Travel time to vaccine providers in health posts appeared to be a barrier to the delivery of infant vaccines in this remote community. However, there appeared to be no differential or modification of this effect by household wealth. We recently reported that geographic access to the major health centre in the study area was an important determinant of both early and late child mortality [9
]. Our analyses now indicate that travel time also effects the implementation of preventative interventions such as infant vaccination.
Our findings were clearly defined for all vaccines, though the effect was strongest for pentavalent vaccine. This may be due to the fact that pentavalent vaccines are only delivered at the static health posts while Measles vaccines are given through supplemental immunisation activities [16
] within the villages and BCG vaccines are given at the time of delivery.
This appears to be the first study that has examined associations between geographical access to health facilities and childhood vaccination coverage throughout infancy in such a remote area of Africa. This also appears to be the first study that reports that Measles vaccination may be less effected by geographic disparities than other vaccines. Studies from Tanzania [19
], Malawi [20
], Nigeria [21
], Kenya [22
] and Papua New Guinea [23
], all indicated that travel time to health facilities was a barrier to receipt of all infant vaccines including Measles [23
]. Studies from more densely populated areas such as Kenya found no association between the coverage of any infant vaccines and travel time to health facilities [24
]. This was thought to be due to the high density of health centres and health posts rather than the effect of supplementary immunisation activities or other Ministry of Health strategies.
Interestingly there was a marked association between vaccination coverage and kebele.
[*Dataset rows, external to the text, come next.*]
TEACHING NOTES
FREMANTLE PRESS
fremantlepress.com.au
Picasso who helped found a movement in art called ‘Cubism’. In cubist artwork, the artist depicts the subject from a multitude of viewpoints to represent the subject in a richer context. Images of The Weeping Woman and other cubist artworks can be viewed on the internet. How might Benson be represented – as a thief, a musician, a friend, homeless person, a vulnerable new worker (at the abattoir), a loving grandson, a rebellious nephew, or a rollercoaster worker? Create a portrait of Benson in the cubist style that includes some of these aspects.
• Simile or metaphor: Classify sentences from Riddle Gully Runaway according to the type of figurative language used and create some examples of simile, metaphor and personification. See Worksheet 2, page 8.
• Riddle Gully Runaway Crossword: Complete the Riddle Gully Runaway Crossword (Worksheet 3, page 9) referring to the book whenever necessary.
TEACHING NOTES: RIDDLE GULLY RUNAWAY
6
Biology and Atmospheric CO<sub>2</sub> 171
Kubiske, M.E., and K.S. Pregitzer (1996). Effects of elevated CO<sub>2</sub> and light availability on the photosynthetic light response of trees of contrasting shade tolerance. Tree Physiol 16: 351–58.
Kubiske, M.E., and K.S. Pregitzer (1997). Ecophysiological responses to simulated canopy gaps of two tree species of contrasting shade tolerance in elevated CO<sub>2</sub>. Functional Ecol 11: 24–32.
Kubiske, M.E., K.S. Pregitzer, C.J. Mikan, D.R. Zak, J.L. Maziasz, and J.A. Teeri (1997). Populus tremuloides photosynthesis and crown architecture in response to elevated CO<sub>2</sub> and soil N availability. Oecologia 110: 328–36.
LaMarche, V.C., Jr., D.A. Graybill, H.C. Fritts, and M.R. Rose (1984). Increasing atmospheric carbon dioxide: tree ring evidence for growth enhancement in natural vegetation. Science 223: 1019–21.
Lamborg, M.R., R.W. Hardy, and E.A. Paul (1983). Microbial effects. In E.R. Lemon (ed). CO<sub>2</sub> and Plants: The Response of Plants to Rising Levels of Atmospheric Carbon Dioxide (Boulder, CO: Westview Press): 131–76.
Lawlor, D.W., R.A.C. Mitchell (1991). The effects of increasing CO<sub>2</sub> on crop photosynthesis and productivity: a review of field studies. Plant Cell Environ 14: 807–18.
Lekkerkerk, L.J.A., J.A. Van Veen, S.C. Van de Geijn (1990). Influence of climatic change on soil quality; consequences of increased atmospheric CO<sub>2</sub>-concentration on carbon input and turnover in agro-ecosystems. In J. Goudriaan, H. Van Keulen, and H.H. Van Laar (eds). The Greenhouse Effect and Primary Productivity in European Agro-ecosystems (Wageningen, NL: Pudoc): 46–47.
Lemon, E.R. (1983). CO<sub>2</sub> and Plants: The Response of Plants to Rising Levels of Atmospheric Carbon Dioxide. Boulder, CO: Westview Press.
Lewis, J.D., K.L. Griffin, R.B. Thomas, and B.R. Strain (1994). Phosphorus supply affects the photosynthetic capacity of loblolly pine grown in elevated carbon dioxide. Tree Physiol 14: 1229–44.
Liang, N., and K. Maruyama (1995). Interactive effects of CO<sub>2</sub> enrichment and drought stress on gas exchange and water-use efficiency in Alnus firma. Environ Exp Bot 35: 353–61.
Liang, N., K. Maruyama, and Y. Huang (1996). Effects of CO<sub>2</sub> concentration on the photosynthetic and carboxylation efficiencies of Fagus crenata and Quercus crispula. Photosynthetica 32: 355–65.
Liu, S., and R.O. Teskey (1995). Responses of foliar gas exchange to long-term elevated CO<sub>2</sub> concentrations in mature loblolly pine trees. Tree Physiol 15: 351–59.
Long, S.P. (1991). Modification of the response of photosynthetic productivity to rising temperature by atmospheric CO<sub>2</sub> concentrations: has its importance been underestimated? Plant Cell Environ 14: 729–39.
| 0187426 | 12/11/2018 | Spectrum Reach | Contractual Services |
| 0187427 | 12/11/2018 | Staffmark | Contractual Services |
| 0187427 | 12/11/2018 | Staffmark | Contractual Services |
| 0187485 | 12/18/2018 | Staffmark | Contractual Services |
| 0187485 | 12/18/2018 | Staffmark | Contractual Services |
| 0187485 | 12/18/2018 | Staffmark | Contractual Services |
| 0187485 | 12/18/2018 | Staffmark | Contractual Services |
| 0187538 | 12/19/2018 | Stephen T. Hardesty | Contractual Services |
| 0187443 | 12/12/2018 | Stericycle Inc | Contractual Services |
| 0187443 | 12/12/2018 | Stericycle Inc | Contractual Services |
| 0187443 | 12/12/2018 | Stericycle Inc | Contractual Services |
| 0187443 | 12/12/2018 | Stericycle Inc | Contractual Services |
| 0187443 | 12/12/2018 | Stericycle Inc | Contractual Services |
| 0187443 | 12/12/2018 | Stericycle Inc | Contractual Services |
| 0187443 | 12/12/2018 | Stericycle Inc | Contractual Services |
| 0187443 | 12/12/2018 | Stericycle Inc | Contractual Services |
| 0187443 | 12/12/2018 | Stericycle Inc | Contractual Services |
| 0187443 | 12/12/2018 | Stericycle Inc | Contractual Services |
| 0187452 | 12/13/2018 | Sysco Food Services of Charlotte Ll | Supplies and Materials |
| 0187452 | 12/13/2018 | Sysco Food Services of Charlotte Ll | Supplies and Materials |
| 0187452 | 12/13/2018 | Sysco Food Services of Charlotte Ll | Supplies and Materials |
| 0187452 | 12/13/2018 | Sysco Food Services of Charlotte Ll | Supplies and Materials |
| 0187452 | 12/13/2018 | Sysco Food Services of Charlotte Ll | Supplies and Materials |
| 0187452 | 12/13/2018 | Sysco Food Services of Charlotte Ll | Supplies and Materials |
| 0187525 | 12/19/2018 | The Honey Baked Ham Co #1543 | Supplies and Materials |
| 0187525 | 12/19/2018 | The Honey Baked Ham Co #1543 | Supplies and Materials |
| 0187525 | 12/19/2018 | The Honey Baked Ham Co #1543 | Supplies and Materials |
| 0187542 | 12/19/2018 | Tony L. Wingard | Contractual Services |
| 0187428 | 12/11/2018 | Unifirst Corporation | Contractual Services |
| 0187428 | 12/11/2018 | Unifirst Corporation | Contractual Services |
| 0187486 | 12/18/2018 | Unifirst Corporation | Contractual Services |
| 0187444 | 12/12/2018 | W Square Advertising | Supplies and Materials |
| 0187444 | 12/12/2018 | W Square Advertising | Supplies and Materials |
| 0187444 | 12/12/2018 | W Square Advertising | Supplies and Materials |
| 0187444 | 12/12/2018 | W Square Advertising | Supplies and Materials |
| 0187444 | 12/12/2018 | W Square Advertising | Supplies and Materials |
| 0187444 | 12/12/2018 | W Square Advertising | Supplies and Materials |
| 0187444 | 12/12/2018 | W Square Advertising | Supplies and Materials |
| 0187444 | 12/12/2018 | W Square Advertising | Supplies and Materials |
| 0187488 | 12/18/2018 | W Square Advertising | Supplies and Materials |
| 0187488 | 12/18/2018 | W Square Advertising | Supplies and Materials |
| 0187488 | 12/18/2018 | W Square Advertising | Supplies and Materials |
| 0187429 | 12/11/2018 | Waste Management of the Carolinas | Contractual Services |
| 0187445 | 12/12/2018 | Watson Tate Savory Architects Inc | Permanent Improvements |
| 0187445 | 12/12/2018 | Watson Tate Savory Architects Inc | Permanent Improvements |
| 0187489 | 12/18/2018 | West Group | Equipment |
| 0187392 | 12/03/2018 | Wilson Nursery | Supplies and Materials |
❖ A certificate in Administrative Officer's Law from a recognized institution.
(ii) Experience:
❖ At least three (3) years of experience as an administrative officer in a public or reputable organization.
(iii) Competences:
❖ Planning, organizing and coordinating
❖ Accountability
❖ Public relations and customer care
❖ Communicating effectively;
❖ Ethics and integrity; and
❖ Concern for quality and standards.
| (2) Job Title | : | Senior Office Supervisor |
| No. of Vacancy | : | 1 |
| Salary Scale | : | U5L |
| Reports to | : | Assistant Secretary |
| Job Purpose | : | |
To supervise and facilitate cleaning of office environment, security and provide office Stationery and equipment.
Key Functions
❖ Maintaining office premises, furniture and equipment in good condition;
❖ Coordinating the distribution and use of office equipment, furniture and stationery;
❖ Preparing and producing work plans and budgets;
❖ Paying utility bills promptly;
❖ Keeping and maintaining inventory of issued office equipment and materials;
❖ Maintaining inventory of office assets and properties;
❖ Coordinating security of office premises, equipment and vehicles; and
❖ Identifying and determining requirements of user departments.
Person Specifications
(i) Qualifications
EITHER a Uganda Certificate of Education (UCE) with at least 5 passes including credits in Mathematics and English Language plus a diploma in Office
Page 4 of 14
This may be due to differences in quality of services or other barriers such as social constraints or staffing levels in the different kebeles
. However, we did not adjust the results for travel time or other potential confounding factors and further analyses are needed to explore this issue. There was also little variation in vaccination coverage by household wealth, maternal age or education. This is likely to be due to the marked homogeneity in our study population and we reported similar effects in our earlier mortality study [9
There were several limitations to our study. Firstly, we were not able to assess coverage of important vaccines such as Polio due to problems with reporting. Secondly, we were only able to assess effects on vaccination coverage and could not examine effects on health outcomes such as vaccine preventable diseases or hospitalisations due to limited resources. Thirdly, as this was a cross sectional study, travel time was assigned at the point at which the mothers were interviewed and there was no ongoing tracking of migration. Thus there may have been some misclassification of travel time status. Fourthly, the timeliness of the vaccination was not evaluated in this study as mothers recall was considered to be too poor. Finally, we may have overestimated the percentage of vaccinated children as we only included surviving children in our study and we might have missed unvaccinated children who had died [27
]. In addition, our coverage data were calculated using children aged 12–59
months and are likely to be higher than other studies and the DHS which use younger children aged 12–23
]. Five to seventeen percents of vaccine data was also unknown or missing in our study, however, any differential misclassification of vaccination status would have tended to underestimate rather than overestimate effect sizes. Also, important strengths of our study were our careful collection of health facility data on vaccination and our reporting of potential confounders such as maternal education and household wealth. We also used a three-level-level random effects model to account adequately for clustering by mother, village and kebele. We also used a validated access measure [30
] (travel time) from each household to the health posts which accounted for the influence of topography and other natural barriers.
Our study has important implications for policy and program development. Vaccination coverage can be improved in remote areas by improving access and reducing travel time to health facilities. Supplementary immunisation activities may also be contributing to improvements in measles immunisation coverage in later infancy and reduction in inequalities. Where appropriate, outreach programs and supplemental immunisation activities should be considered for raising coverage in remote areas. In addition, new vaccine delivery strategies are needed for the hardest to reach children in Ethiopia and other parts of sub-Saharan Africa.